Exercise objective
Using the text about OLPC below, decide whether each statement agrees with it, answering yes or no and quoting the deciding words: (a) The latest deployment mentioned is in Rwanda. (b) The writer considers the touchscreen vision a good idea. (c) The laptops run a standard OS.
━━━ Text for analysis ━━━
Their latest deployment is in Rwanda, and although I will fully admit that I
was chagrined to see OLPC still selling, once I watched some of the videos and
did some reading it was clear that they are actually doing some real good.

See:
[http://www.informationweek.com/video/infrastructure/36557810...](http://www.informationweek.com/video/infrastructure/3655781001;jsessionid=EZDAWPSXTDX1VQE1GHPSKH4ATMY32JVN)

There is something to be said for having a bright green laptop that isn't
terribly useful for adults and doesn't run a standard OS. It makes them less
of a target for theft or resale in poorer countries and keeps them in the
hands of the people that need them, the students.

I think a lot of good is yet to come from OLPC, it is just taking a lot longer
than they expected. I do however fully agree that the touchscreen vision is a
joke.
━━━ Source data ━━━
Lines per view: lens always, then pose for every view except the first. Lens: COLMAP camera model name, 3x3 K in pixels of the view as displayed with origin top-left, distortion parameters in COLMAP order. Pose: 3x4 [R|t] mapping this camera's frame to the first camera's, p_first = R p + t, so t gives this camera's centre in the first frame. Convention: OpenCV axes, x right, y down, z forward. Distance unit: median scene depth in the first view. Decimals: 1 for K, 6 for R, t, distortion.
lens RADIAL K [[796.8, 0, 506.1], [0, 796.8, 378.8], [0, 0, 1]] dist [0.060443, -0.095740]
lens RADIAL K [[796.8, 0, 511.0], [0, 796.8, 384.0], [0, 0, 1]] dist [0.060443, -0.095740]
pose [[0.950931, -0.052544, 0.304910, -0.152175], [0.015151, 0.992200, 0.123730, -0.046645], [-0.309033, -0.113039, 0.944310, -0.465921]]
━━━
━━━ Source data ━━━
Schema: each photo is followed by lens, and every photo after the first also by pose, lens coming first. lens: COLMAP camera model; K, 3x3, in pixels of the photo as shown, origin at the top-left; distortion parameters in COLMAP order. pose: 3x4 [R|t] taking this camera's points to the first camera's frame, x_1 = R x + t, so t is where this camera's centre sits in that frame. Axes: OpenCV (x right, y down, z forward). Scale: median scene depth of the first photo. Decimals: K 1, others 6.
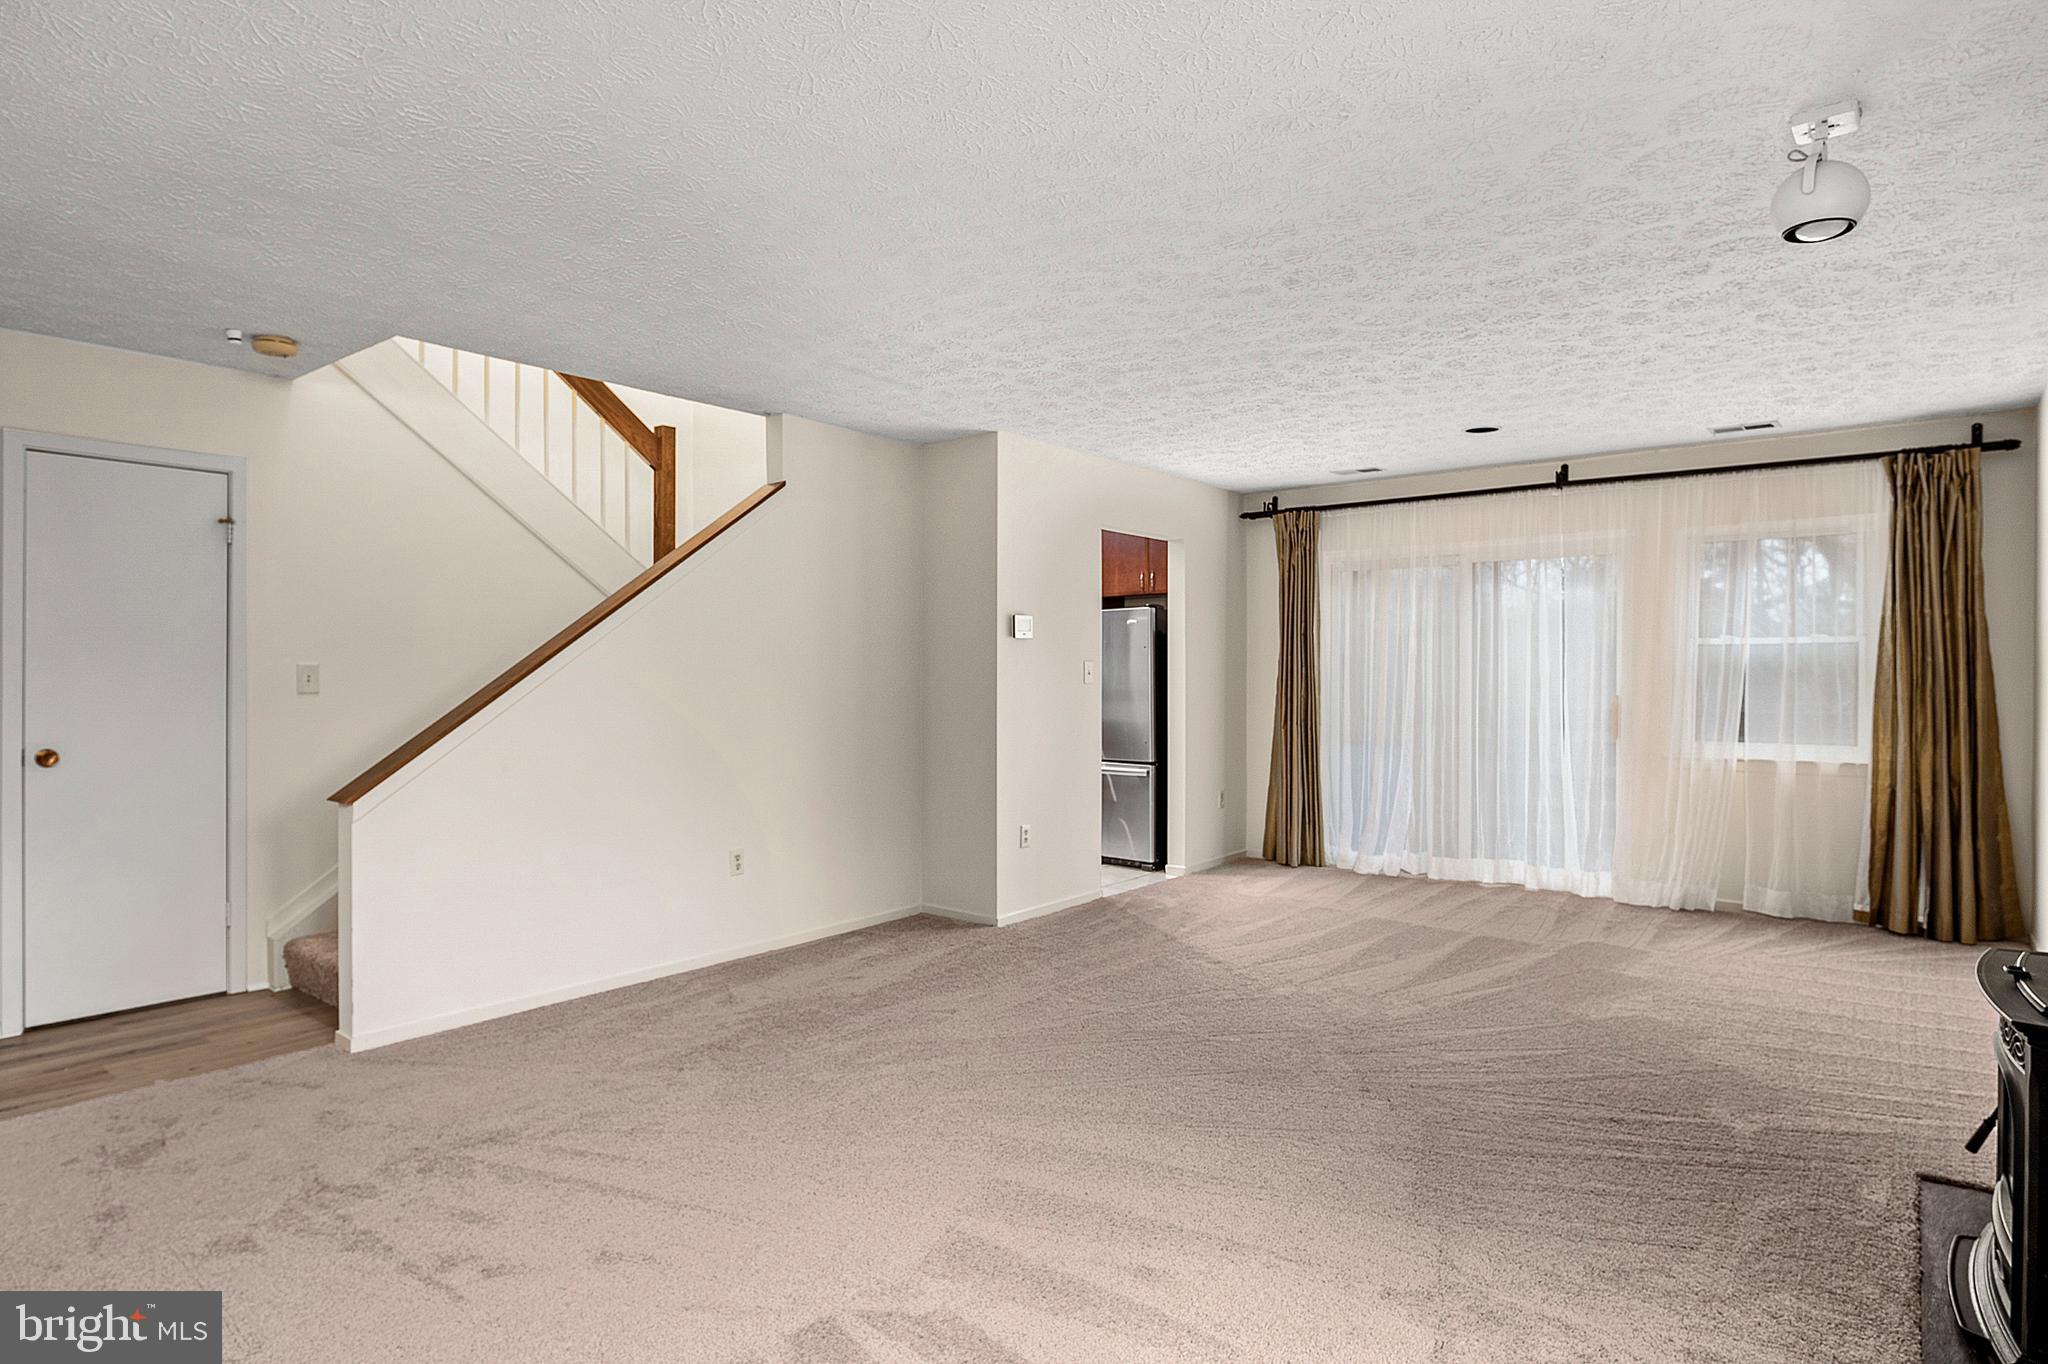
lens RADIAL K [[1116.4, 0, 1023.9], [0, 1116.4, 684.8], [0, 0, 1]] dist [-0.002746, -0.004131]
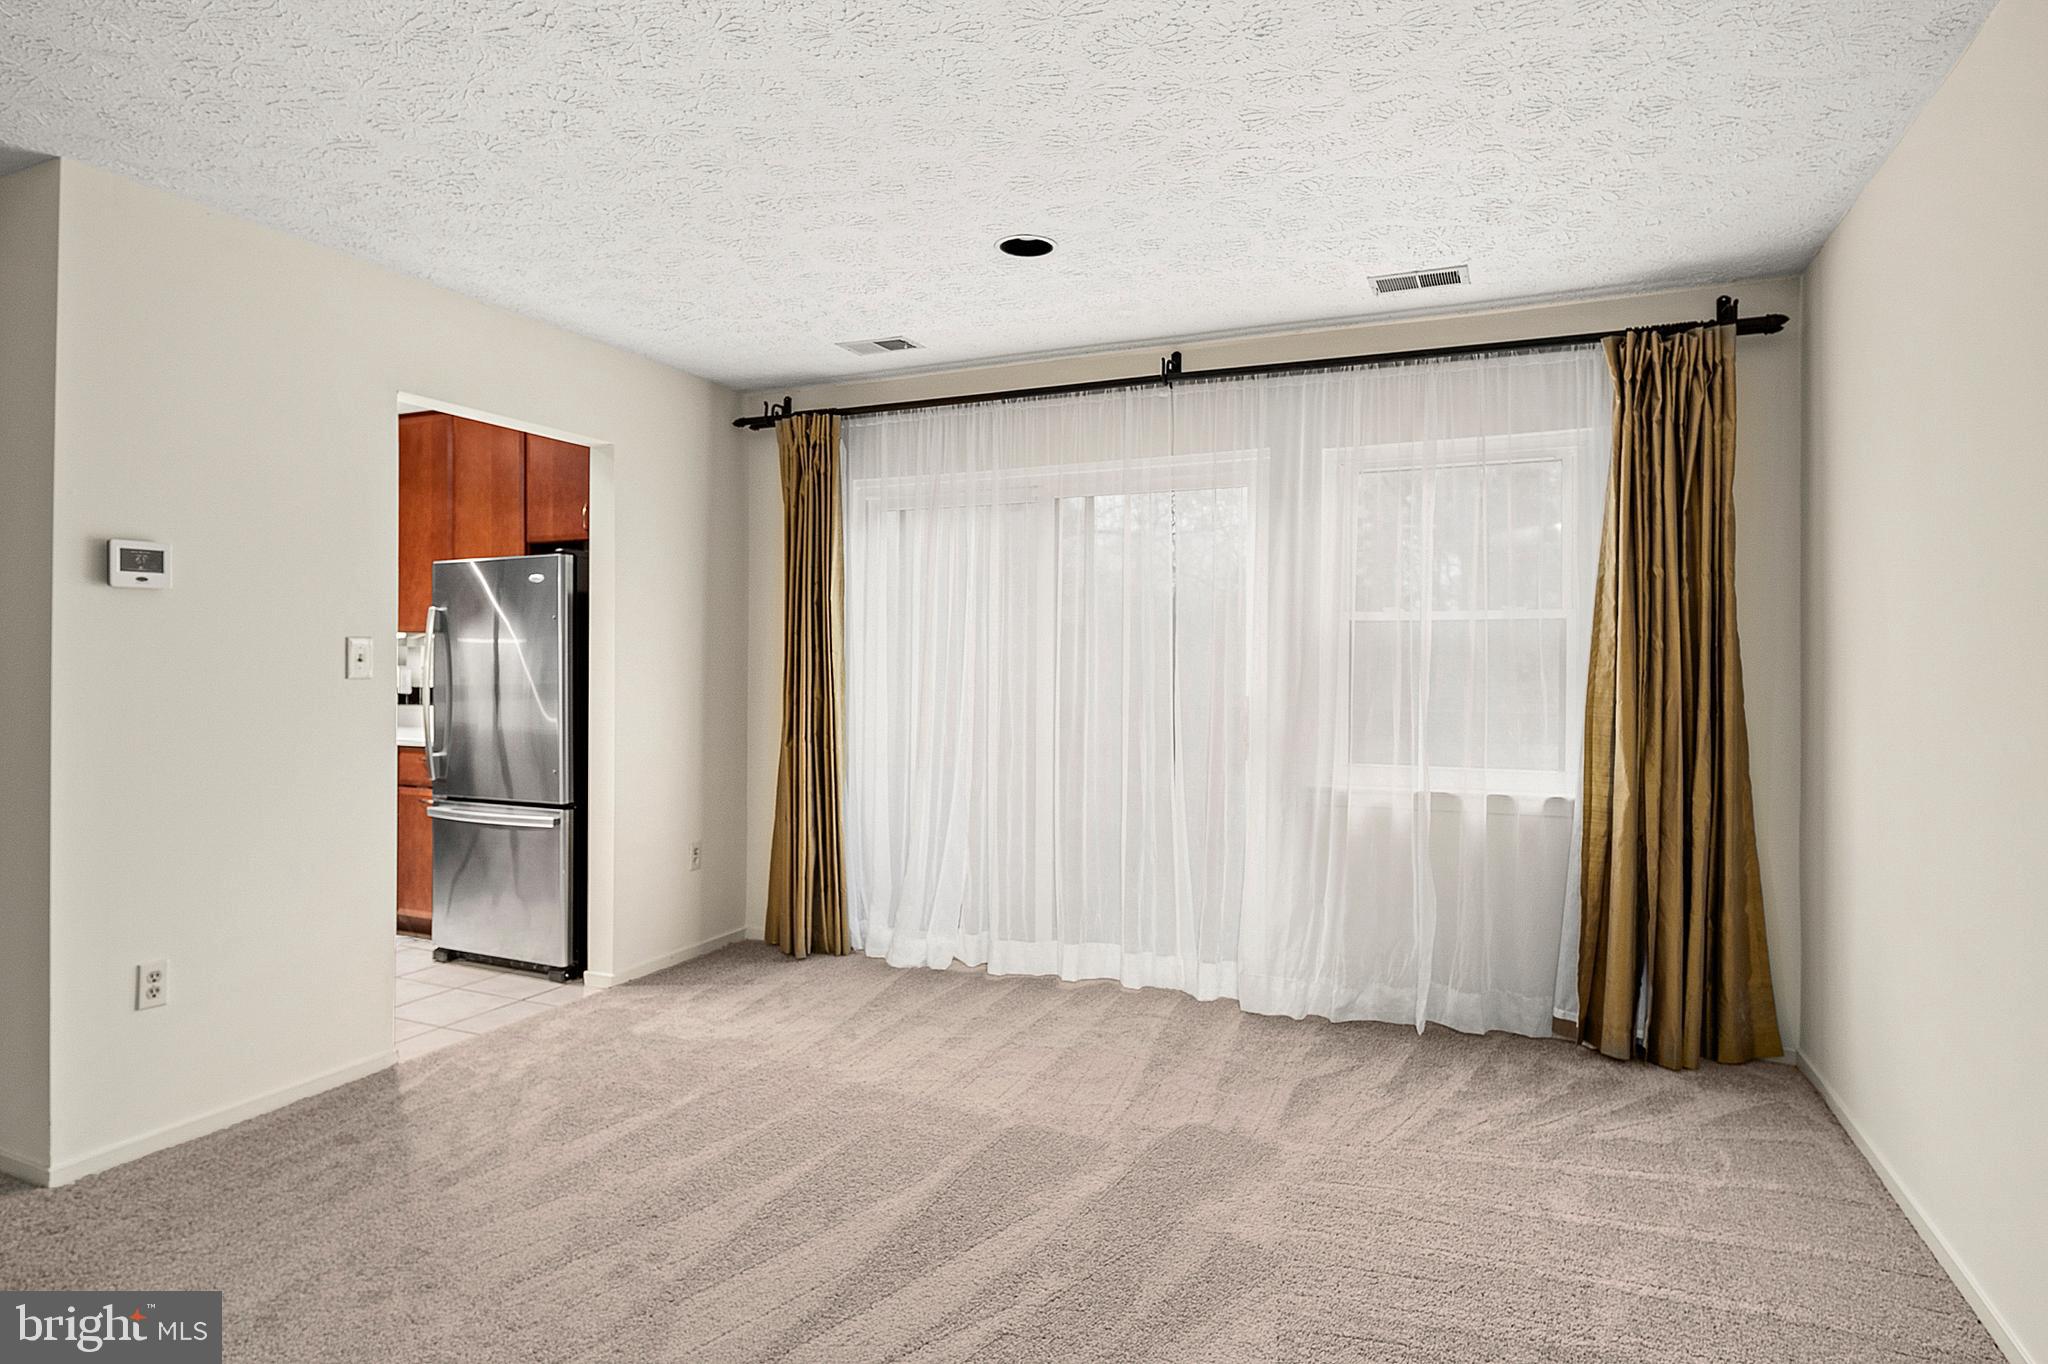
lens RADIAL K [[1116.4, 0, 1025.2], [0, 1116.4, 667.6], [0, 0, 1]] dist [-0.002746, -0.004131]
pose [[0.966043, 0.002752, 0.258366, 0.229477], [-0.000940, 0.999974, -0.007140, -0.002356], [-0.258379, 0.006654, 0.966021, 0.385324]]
━━━
━━━ Source data ━━━
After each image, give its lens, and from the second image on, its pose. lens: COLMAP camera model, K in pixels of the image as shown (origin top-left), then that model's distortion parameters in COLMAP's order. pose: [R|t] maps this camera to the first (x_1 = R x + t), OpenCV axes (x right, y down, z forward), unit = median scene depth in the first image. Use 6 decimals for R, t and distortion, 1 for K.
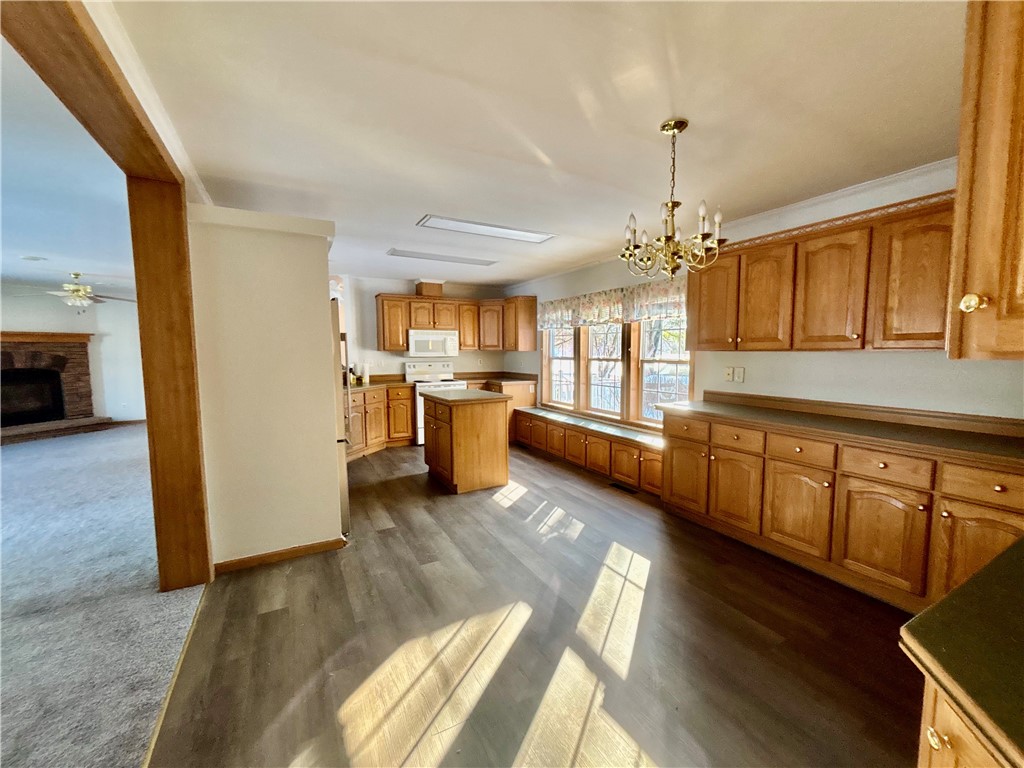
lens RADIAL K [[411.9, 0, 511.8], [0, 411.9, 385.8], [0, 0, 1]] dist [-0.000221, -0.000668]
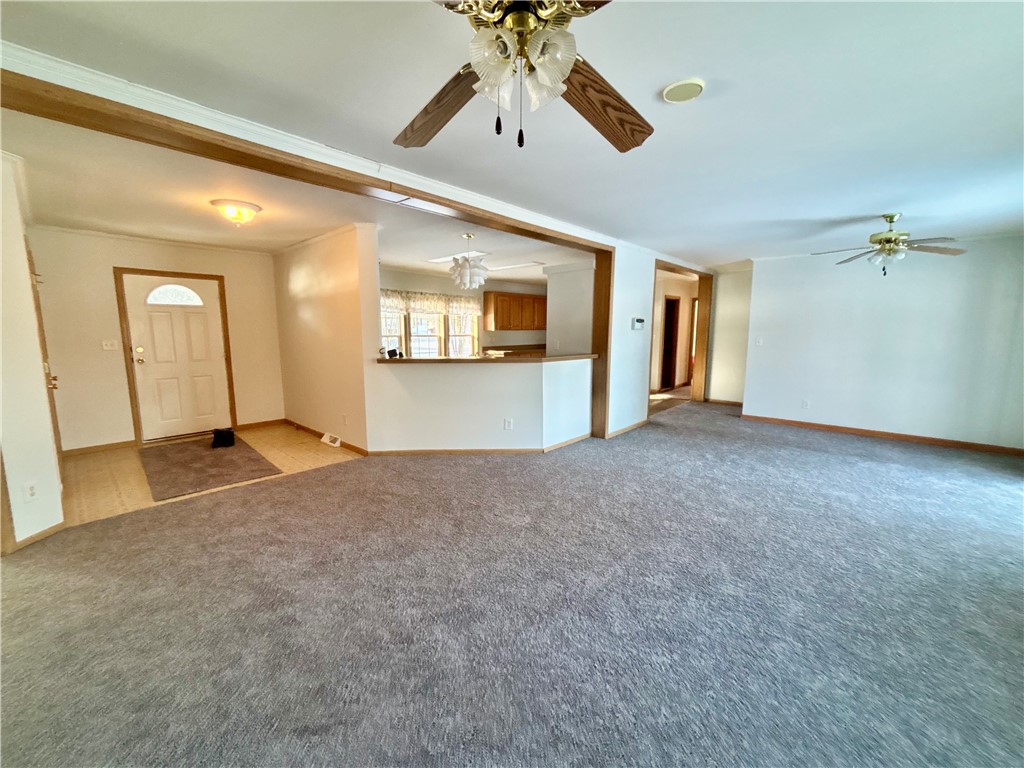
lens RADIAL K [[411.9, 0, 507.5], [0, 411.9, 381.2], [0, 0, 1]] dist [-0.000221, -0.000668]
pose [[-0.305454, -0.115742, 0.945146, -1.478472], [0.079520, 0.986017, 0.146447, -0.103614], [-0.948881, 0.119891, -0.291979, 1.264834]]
━━━
Answer
(a) Yes: "Their latest deployment is in Rwanda"
(b) No: "I do however fully agree that the touchscreen vision is a joke."
(c) No: "doesn't run a standard OS"